_Description of the task:_ Would you please output the lines of the data below from the one containing "内核通过alloc_page" to the end, exactly and with nothing added?

Listed entries Block Start

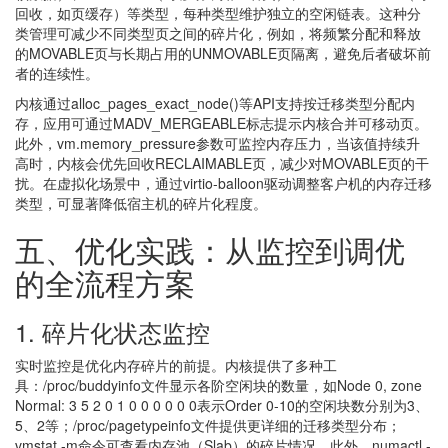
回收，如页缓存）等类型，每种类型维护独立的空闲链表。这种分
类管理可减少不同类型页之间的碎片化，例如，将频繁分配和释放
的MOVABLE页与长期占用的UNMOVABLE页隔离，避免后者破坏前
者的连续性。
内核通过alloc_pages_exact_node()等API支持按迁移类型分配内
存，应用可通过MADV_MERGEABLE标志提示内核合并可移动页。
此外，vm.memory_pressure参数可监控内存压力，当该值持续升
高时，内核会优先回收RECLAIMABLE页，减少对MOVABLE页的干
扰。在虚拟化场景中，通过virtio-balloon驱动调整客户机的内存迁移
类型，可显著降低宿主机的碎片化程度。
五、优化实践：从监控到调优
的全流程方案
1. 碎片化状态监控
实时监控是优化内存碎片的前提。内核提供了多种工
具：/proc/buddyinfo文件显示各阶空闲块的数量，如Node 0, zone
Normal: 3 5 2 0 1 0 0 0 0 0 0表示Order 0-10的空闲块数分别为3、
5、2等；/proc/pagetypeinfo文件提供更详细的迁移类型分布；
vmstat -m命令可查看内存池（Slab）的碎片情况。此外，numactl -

Listed entries Block End

_Exercise response:_
内核通过alloc_pages_exact_node()等API支持按迁移类型分配内
存，应用可通过MADV_MERGEABLE标志提示内核合并可移动页。
此外，vm.memory_pressure参数可监控内存压力，当该值持续升
高时，内核会优先回收RECLAIMABLE页，减少对MOVABLE页的干
扰。在虚拟化场景中，通过virtio-balloon驱动调整客户机的内存迁移
类型，可显著降低宿主机的碎片化程度。
五、优化实践：从监控到调优
的全流程方案
1. 碎片化状态监控
实时监控是优化内存碎片的前提。内核提供了多种工
具：/proc/buddyinfo文件显示各阶空闲块的数量，如Node 0, zone
Normal: 3 5 2 0 1 0 0 0 0 0 0表示Order 0-10的空闲块数分别为3、
5、2等；/proc/pagetypeinfo文件提供更详细的迁移类型分布；
vmstat -m命令可查看内存池（Slab）的碎片情况。此外，numactl -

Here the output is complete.